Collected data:
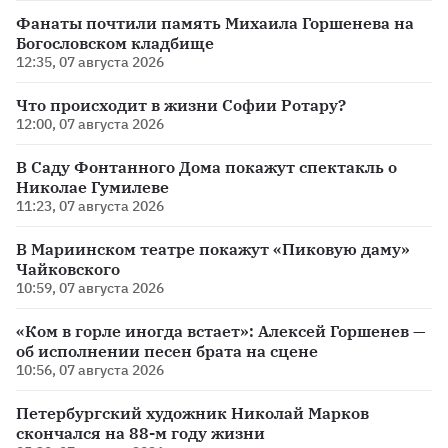
Фанаты почтили память Михаила Горшенева на
Богословском кладбище
12:35, 07 августа 2026
Что происходит в жизни Софии Ротару?
12:00, 07 августа 2026
В Саду Фонтанного Дома покажут спектакль о
Николае Гумилеве
11:23, 07 августа 2026
В Мариинском театре покажут «Пиковую даму»
Чайковского
10:59, 07 августа 2026
«Ком в горле иногда встает»: Алексей Горшенев —
об исполнении песен брата на сцене
10:56, 07 августа 2026
Петербургский художник Николай Марков
скончался на 88-м году жизни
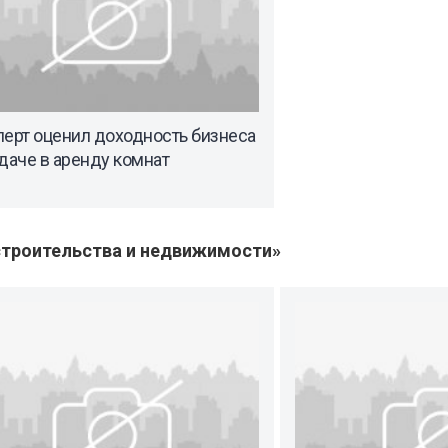
перт оценил доходность бизнеса
даче в аренду комнат
троительства и недвижимости»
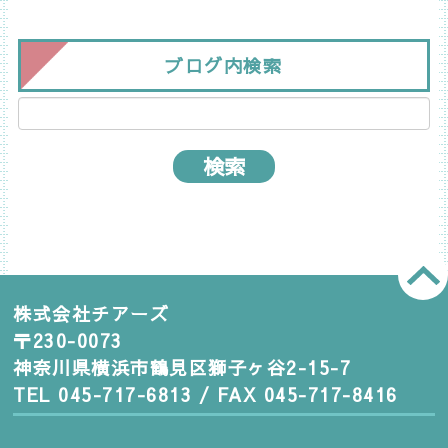
ブログ内検索
株式会社チアーズ
〒230-0073
神奈川県横浜市鶴見区獅子ヶ谷2-15-7
TEL 045-717-6813 / FAX 045-717-8416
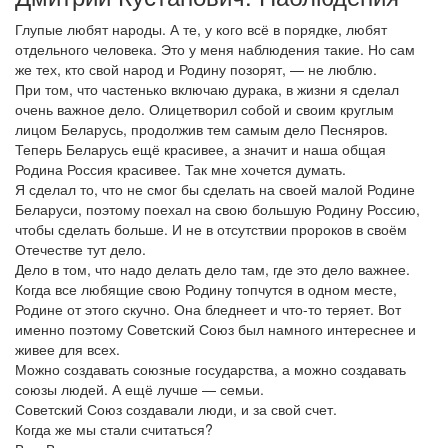
Глупые любят народы. А те, у кого всё в порядке, любят
отдельного человека. Это у меня наблюдения такие. Но сам
же тех, кто свой народ и Родину позорят, — не люблю.
При том, что частенько включаю дурака, в жизни я сделал
очень важное дело. Олицетворил собой и своим круглым
лицом Беларусь, продолжив тем самым дело Песняров.
Теперь Беларусь ещё красивее, а значит и наша общая
Родина Россия красивее. Так мне хочется думать.
Я сделал то, что не смог бы сделать на своей малой Родине
Беларуси, поэтому поехал на свою большую Родину Россию,
чтобы сделать больше. И не в отсутствии пророков в своём
Отечестве тут дело.
Дело в том, что надо делать дело там, где это дело важнее.
Когда все любящие свою Родину топчутся в одном месте,
Родине от этого скучно. Она бледнеет и что-то теряет. Вот
именно поэтому Советский Союз был намного интереснее и
живее для всех.
Можно создавать союзные государства, а можно создавать
союзы людей. А ещё лучше — семьи.
Советский Союз создавали люди, и за свой счет.
Когда же мы стали считаться?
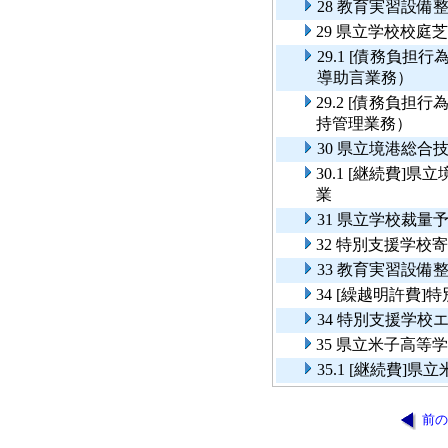
28 教育実習設備
29 県立学校校庭
29.1 [債務負
導助言業務）
29.2 [債務負
持管理業務）
30 県立境港総
30.1 [継続費
業
31 県立学校裁
32 特別支援学校
33 教育実習設備
34 [繰越明許費
34 特別支援学校
35 県立米子高等
35.1 [継続費
前の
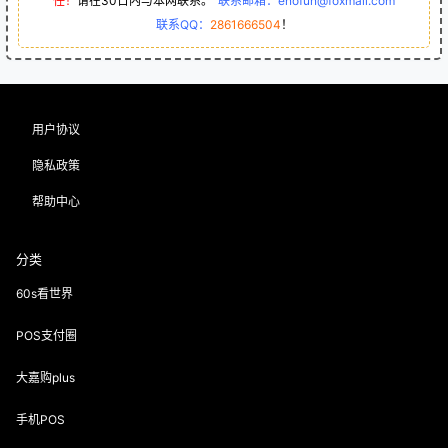
任！
请在30日内与本网联系。
“
联系邮箱：enofun@foxmail.com
联系QQ：
2861666504
！
用户协议
隐私政策
帮助中心
分类
60s看世界
POS支付圈
大嘉购plus
手机POS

EXERCISE INSTRUCTIONS:
Each line above must be repeated exactly in the answer, with pictures omitted.

ANSWER SPACE:
Фанаты почтили память Михаила Горшенева на
Богословском кладбище
12:35, 07 августа 2026
Что происходит в жизни Софии Ротару?
12:00, 07 августа 2026
В Саду Фонтанного Дома покажут спектакль о
Николае Гумилеве
11:23, 07 августа 2026
В Мариинском театре покажут «Пиковую даму»
Чайковского
10:59, 07 августа 2026
«Ком в горле иногда встает»: Алексей Горшенев —
об исполнении песен брата на сцене
10:56, 07 августа 2026
Петербургский художник Николай Марков
скончался на 88-м году жизни
перт оценил доходность бизнеса
даче в аренду комнат
троительства и недвижимости»
ブログ内検索
株式会社チアーズ
〒230-0073
神奈川県横浜市鶴見区獅子ヶ谷2-15-7
TEL 045-717-6813 / FAX 045-717-8416
Глупые любят народы. А те, у кого всё в порядке, любят
отдельного человека. Это у меня наблюдения такие. Но сам
же тех, кто свой народ и Родину позорят, — не люблю.
При том, что частенько включаю дурака, в жизни я сделал
очень важное дело. Олицетворил собой и своим круглым
лицом Беларусь, продолжив тем самым дело Песняров.
Теперь Беларусь ещё красивее, а значит и наша общая
Родина Россия красивее. Так мне хочется думать.
Я сделал то, что не смог бы сделать на своей малой Родине
Беларуси, поэтому поехал на свою большую Родину Россию,
чтобы сделать больше. И не в отсутствии пророков в своём
Отечестве тут дело.
Дело в том, что надо делать дело там, где это дело важнее.
Когда все любящие свою Родину топчутся в одном месте,
Родине от этого скучно. Она бледнеет и что-то теряет. Вот
именно поэтому Советский Союз был намного интереснее и
живее для всех.
Можно создавать союзные государства, а можно создавать
союзы людей. А ещё лучше — семьи.
Советский Союз создавали люди, и за свой счет.
Когда же мы стали считаться?
28 教育実習設備
29 県立学校校庭
29.1 [債務負
導助言業務）
29.2 [債務負
持管理業務）
30 県立境港総
30.1 [継続費
業
31 県立学校裁
32 特別支援学校
33 教育実習設備
34 [繰越明許費
34 特別支援学校
35 県立米子高等
35.1 [継続費
前の
任！
请在30日内与本网联系。
“
联系邮箱：enofun@foxmail.com
联系QQ：
2861666504
！
用户协议
隐私政策
帮助中心
分类
60s看世界
POS支付圈
大嘉购plus
手机POS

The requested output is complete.